▶ [MATERIALE FORNITO]:
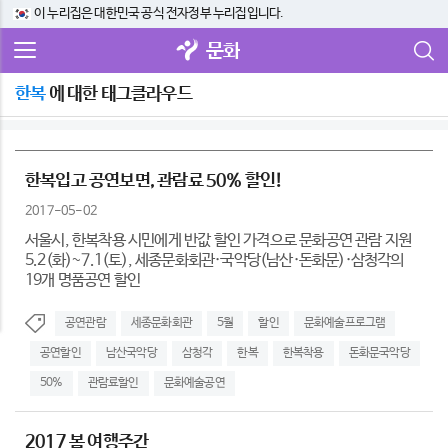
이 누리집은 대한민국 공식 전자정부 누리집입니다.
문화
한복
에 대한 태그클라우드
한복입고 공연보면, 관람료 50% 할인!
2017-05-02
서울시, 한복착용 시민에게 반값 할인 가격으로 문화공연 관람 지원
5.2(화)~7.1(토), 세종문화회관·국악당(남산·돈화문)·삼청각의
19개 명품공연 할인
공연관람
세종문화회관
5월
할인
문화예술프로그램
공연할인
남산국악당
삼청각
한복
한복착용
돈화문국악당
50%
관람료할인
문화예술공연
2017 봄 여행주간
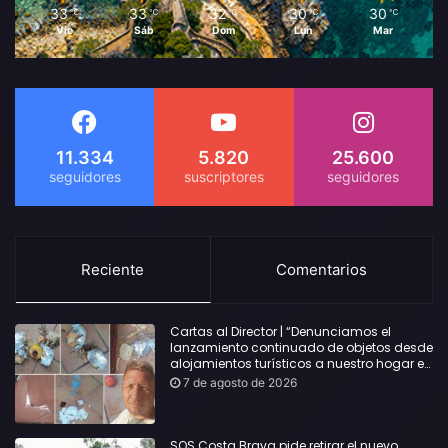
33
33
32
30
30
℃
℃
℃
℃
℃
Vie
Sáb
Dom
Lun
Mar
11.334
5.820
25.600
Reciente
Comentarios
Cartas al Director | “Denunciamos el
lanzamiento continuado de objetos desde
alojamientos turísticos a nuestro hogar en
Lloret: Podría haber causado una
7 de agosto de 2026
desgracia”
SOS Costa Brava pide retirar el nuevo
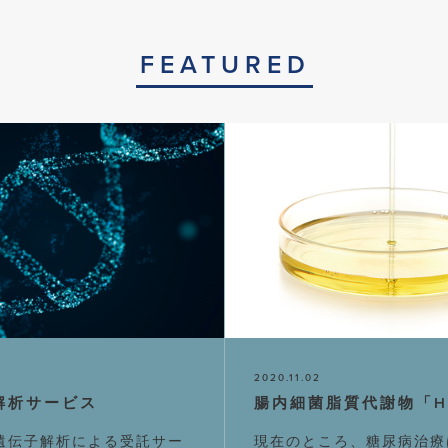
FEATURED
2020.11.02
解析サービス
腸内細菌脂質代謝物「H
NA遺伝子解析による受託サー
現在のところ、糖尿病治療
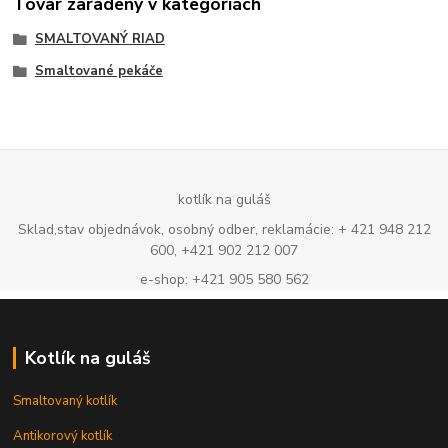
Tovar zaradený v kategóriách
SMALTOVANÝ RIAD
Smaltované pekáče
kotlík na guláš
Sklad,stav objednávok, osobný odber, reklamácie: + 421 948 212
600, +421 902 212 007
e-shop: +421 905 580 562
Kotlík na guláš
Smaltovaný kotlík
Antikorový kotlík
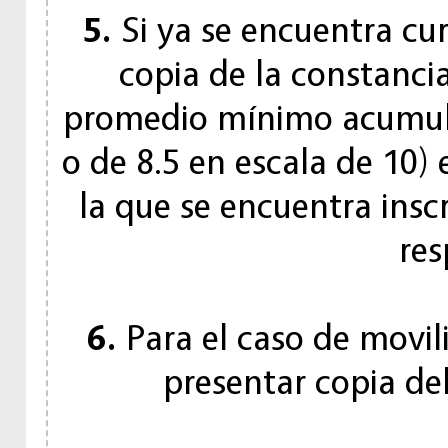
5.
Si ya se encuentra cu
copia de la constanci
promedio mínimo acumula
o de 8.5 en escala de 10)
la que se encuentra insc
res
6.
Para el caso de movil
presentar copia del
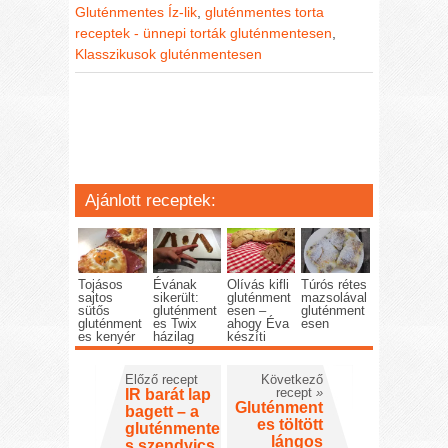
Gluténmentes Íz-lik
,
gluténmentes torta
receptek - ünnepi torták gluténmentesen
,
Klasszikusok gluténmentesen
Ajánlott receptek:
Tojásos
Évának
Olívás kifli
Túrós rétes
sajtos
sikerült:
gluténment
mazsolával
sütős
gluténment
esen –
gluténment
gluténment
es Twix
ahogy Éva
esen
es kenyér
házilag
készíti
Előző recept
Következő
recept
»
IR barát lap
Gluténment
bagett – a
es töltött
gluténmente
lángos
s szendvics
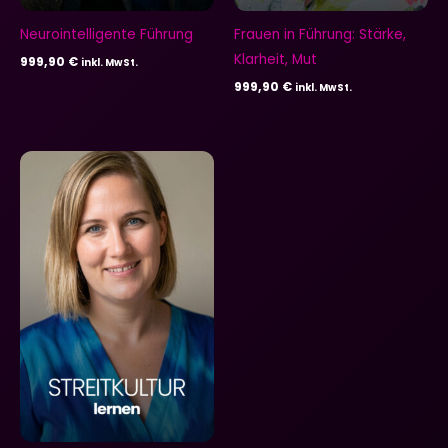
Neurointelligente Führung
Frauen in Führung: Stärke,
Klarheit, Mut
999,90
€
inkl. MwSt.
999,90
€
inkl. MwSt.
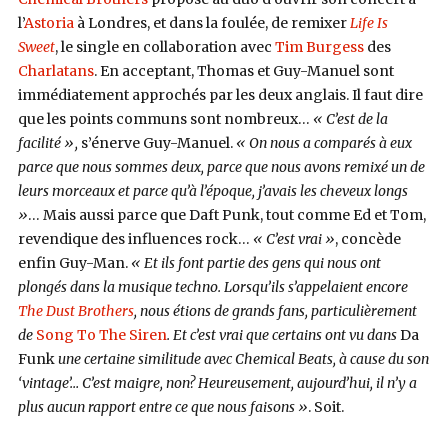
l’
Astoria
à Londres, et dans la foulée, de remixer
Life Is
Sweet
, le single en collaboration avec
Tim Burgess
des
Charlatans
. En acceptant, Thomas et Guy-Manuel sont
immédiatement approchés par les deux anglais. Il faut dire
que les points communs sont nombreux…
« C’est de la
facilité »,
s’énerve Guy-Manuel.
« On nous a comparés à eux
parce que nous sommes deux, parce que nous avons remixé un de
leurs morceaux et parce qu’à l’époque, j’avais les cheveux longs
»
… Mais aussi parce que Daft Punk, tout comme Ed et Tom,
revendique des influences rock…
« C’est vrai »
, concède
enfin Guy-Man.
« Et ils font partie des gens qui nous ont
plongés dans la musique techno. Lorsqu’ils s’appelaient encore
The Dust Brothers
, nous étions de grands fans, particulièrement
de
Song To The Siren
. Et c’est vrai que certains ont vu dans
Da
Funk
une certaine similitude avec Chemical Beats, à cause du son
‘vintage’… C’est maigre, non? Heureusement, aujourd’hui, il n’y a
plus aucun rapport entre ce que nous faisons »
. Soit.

▶ [COMPITO DA SVOLGERE]: Ricopia le righe dall'inizio delle voci fino a quella che contiene "2017 봄 여행주간", entrambe comprese. Lascia fuori le immagini dalla risposta.

▶ [SPAZIO RISPOSTA]:
이 누리집은 대한민국 공식 전자정부 누리집입니다.
문화
한복
에 대한 태그클라우드
한복입고 공연보면, 관람료 50% 할인!
2017-05-02
서울시, 한복착용 시민에게 반값 할인 가격으로 문화공연 관람 지원
5.2(화)~7.1(토), 세종문화회관·국악당(남산·돈화문)·삼청각의
19개 명품공연 할인
공연관람
세종문화회관
5월
할인
문화예술프로그램
공연할인
남산국악당
삼청각
한복
한복착용
돈화문국악당
50%
관람료할인
문화예술공연
2017 봄 여행주간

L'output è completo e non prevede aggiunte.